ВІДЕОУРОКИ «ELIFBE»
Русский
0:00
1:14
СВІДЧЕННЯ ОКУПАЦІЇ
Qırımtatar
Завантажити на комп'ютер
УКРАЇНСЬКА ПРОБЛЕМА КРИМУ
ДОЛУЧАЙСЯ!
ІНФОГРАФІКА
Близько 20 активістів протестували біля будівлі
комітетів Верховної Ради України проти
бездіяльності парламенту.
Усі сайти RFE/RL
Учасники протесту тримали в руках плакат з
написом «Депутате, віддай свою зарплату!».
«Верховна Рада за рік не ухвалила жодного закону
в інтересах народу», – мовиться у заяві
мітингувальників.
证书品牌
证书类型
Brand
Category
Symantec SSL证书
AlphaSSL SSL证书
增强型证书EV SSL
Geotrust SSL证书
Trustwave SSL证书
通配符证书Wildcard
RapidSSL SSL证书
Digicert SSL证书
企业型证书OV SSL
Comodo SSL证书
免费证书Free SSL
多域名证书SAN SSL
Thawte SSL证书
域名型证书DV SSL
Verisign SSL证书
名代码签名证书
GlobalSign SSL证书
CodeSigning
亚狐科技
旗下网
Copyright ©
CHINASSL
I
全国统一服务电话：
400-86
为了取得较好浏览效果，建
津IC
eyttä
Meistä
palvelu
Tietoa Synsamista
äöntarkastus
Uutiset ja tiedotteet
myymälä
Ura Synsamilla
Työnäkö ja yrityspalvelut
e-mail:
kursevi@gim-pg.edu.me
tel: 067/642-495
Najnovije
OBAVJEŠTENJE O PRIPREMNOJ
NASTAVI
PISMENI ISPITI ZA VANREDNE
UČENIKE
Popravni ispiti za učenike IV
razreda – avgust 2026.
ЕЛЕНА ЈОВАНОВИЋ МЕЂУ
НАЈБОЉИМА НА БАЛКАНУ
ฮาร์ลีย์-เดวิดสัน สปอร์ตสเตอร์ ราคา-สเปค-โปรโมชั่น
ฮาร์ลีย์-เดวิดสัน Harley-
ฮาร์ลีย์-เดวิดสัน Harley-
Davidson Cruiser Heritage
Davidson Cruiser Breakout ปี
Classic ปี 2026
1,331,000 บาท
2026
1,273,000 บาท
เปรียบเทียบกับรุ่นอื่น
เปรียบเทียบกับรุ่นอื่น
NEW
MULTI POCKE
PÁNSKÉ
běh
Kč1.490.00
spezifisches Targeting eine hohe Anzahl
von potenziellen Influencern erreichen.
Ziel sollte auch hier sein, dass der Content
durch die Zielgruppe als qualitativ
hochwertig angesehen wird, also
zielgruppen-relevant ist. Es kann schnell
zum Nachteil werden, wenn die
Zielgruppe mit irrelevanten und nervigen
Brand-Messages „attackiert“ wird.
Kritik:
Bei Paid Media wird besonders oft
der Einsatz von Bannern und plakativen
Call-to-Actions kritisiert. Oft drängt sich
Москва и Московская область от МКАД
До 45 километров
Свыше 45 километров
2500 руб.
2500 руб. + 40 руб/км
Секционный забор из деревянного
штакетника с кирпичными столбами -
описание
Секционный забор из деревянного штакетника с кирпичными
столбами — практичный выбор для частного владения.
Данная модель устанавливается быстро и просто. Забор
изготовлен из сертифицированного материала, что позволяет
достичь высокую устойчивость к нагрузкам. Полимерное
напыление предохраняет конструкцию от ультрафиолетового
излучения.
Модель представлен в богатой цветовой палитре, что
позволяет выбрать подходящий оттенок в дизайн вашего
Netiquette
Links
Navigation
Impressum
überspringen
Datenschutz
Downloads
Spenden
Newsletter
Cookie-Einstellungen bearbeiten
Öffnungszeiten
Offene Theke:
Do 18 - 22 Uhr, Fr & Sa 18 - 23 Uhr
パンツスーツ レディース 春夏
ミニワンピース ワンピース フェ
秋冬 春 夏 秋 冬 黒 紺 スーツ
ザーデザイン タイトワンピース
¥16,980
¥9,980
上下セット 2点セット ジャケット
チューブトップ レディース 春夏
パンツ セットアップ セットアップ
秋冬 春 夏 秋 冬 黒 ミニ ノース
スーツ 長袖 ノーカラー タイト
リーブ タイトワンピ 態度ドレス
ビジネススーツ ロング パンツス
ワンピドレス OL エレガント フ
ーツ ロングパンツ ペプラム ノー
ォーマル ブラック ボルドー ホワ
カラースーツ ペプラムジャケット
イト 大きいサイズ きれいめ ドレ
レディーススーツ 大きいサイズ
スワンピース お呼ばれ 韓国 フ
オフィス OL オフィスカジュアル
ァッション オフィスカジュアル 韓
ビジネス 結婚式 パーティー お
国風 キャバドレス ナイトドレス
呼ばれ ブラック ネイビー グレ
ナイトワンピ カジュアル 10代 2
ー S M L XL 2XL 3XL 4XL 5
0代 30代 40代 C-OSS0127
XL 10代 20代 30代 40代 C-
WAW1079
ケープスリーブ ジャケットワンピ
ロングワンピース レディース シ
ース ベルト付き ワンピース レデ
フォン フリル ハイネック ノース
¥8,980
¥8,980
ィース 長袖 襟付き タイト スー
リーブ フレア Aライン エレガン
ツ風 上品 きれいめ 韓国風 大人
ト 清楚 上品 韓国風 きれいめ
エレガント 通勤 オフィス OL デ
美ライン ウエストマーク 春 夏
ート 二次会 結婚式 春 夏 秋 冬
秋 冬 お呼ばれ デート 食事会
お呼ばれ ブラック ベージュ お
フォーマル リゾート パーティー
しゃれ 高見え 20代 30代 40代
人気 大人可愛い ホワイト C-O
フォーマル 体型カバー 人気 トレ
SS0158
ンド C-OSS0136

Task item
Find every line in the records that uses the string "SSL证书", then copy it.

Answer space
Symantec SSL证书
AlphaSSL SSL证书
Geotrust SSL证书
Trustwave SSL证书
RapidSSL SSL证书
Digicert SSL证书
Comodo SSL证书
Thawte SSL证书
Verisign SSL证书
GlobalSign SSL证书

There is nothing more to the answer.